En Oslavia, entre las colinas del Collio friulano, la Ribolla Gialla permanece en la vid cuando el resto de la región ya ha terminado la vendimia. Octubre avanza lentamente. El color de las pieles pasa del verde al dorado, casi ámbar, como si el tiempo eligiera detenerse en estas laderas antes de continuar. La familia Primosic lleva generaciones aprendiendo a respetar esa espera. No la abrevia ni la fuerza: la convierte en identidad.

Entre los ríos Judrio e Isonzo, cerca de las fronteras con Eslovenia y Austria, el viñedo de Primosic ocupa un territorio que no se parece a ningún otro del norte de Italia. La proximidad a tres culturas —italiana, eslava y austrohúngara— impregna el suelo, el paisaje y, inevitablemente, el vino. Aquí el vino no se fabrica: se hereda, se interpreta y se transmite.

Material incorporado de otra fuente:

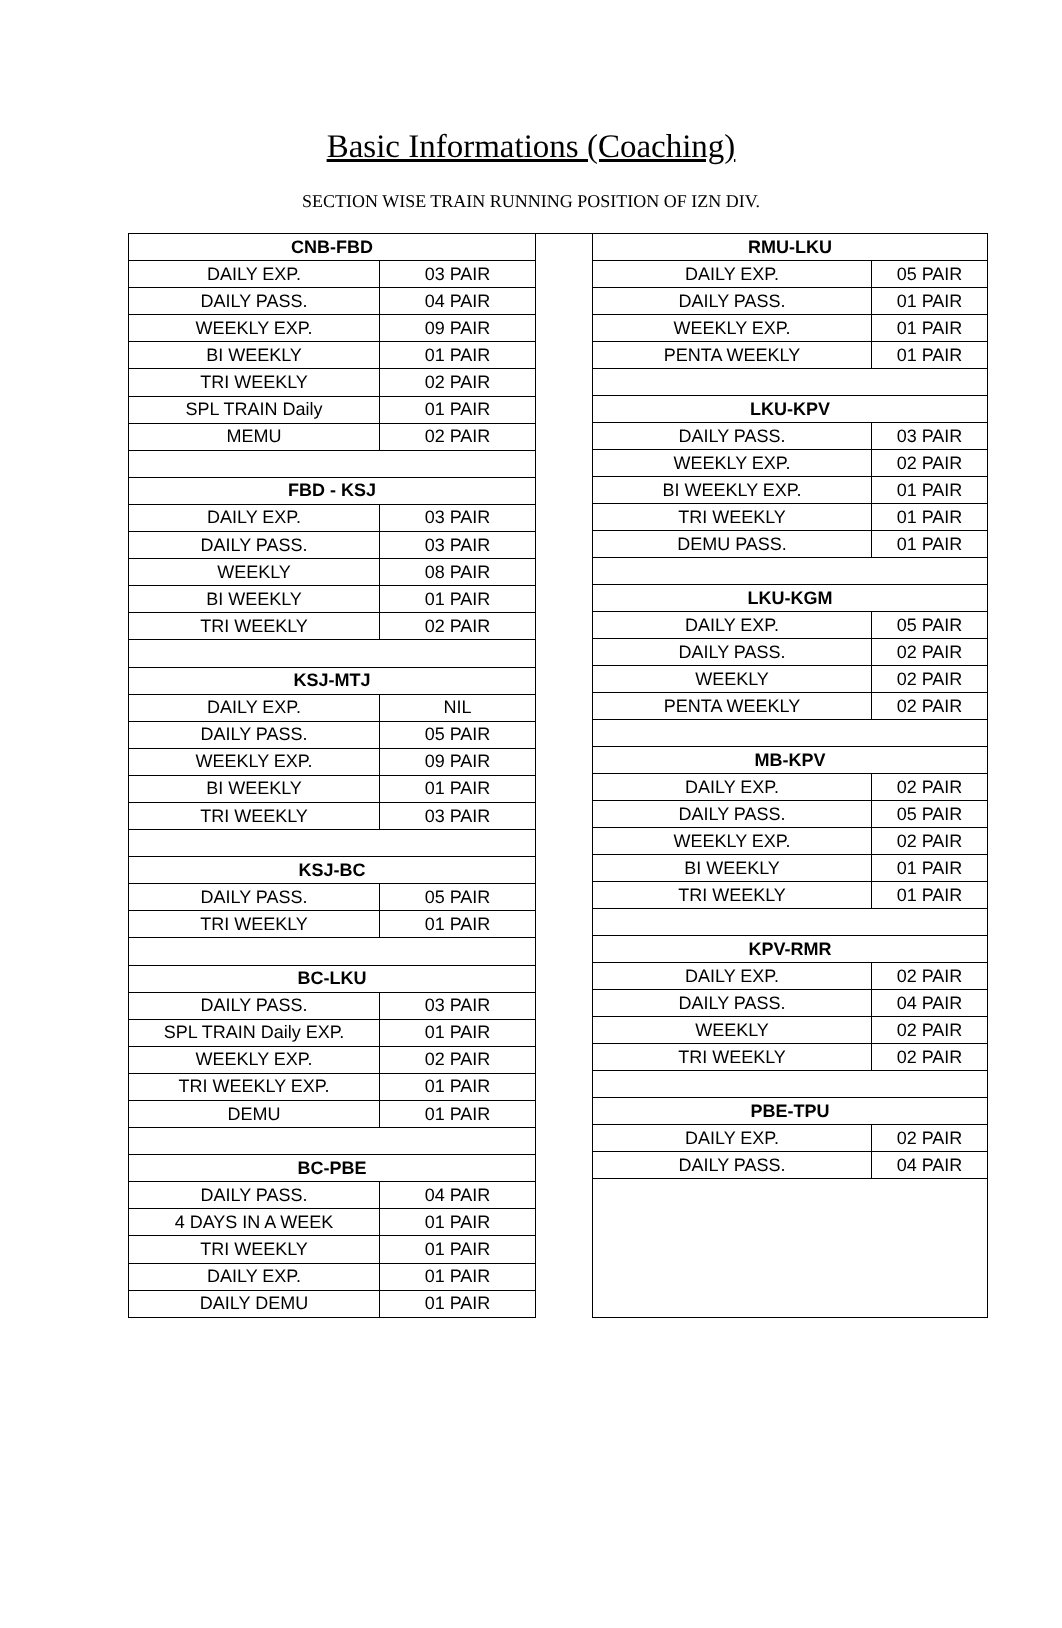Basic Informations (Coaching)
SECTION WISE TRAIN RUNNING POSITION OF IZN DIV.
| CNB-FBD | |
| --- | --- |
| DAILY EXP. | 03 PAIR |
| DAILY PASS. | 04 PAIR |
| WEEKLY EXP. | 09 PAIR |
| BI WEEKLY | 01 PAIR |
| TRI WEEKLY | 02 PAIR |
| SPL TRAIN Daily | 01 PAIR |
| MEMU | 02 PAIR |
| FBD - KSJ | |
| DAILY EXP. | 03 PAIR |
| DAILY PASS. | 03 PAIR |
| WEEKLY | 08 PAIR |
| BI WEEKLY | 01 PAIR |
| TRI WEEKLY | 02 PAIR |
| KSJ-MTJ | |
| DAILY EXP. | NIL |
| DAILY PASS. | 05 PAIR |
| WEEKLY EXP. | 09 PAIR |
| BI WEEKLY | 01 PAIR |
| TRI WEEKLY | 03 PAIR |
| KSJ-BC | |
| DAILY PASS. | 05 PAIR |
| TRI WEEKLY | 01 PAIR |
| BC-LKU | |
| DAILY PASS. | 03 PAIR |
| SPL TRAIN Daily EXP. | 01 PAIR |
| WEEKLY EXP. | 02 PAIR |
| TRI WEEKLY EXP. | 01 PAIR |
| DEMU | 01 PAIR |
| BC-PBE | |
| DAILY PASS. | 04 PAIR |
| 4 DAYS IN A WEEK | 01 PAIR |
| TRI WEEKLY | 01 PAIR |
| DAILY EXP. | 01 PAIR |
| DAILY DEMU | 01 PAIR |
| RMU-LKU | |
| --- | --- |
| DAILY EXP. | 05 PAIR |
| DAILY PASS. | 01 PAIR |
| WEEKLY EXP. | 01 PAIR |
| PENTA WEEKLY | 01 PAIR |
| LKU-KPV | |
| DAILY PASS. | 03 PAIR |
| WEEKLY EXP. | 02 PAIR |
| BI WEEKLY EXP. | 01 PAIR |
| TRI WEEKLY | 01 PAIR |
| DEMU PASS. | 01 PAIR |
| LKU-KGM | |
| DAILY EXP. | 05 PAIR |
| DAILY PASS. | 02 PAIR |
| WEEKLY | 02 PAIR |
| PENTA WEEKLY | 02 PAIR |
| MB-KPV | |
| DAILY EXP. | 02 PAIR |
| DAILY PASS. | 05 PAIR |
| WEEKLY EXP. | 02 PAIR |
| BI WEEKLY | 01 PAIR |
| TRI WEEKLY | 01 PAIR |
| KPV-RMR | |
| DAILY EXP. | 02 PAIR |
| DAILY PASS. | 04 PAIR |
| WEEKLY | 02 PAIR |
| TRI WEEKLY | 02 PAIR |
| PBE-TPU | |
| DAILY EXP. | 02 PAIR |
| DAILY PASS. | 04 PAIR |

Un vino que existía antes de tener nombre

Mucho antes de que el orange wine entrara en el vocabulario internacional como categoría de moda, en las colinas de Gorizia ya se fermentaban uvas blancas con sus pieles. No era una declaración de principios ni una apuesta de mercado: era sencillamente la manera en que se hacía vino en Oslavia desde el siglo XVI, cuando el Condado de Gorizia formaba parte del Imperio austrohúngaro y estas colinas abastecían las mesas de Viena con vino, aceite de oliva y frutas del “jardín de Mitteleuropa”.

Primosic no inventó una tendencia. Recuperó una memoria. Y esa diferencia lo cambia todo: mientras muchas bodegas adoptaron la maceración como gesto contemporáneo, en Oslavia el método tiene catastro, apellido y dirección. La familia aparece documentada como propietaria de viñedos en el catastro teresiano de 1751. A finales del siglo XIX, Karlo Primosic ya enviaba vino a granel a Viena a través de la línea Transalpina. Tras la Primera Guerra Mundial, Josef Primosic reconstruyó la casa y replantó los viñedos con el mismo gesto silencioso que define a quienes entienden la tierra como compromiso generacional.

En 1964, Silvian Primosic —uno de los primeros miembros del Consorzio Collio— embotelló por primera vez toda la producción de la bodega. En 1967 nació la histórica Numero 1, un Tocai Friulano con DOC Collio que consolidó el reconocimiento internacional de la casa. Décadas después, los hermanos Marko y Boris profundizarían en el trabajo con viejas viñas y, desde finales de los noventa, en los vinos macerados con un enfoque cada vez más preciso y definido.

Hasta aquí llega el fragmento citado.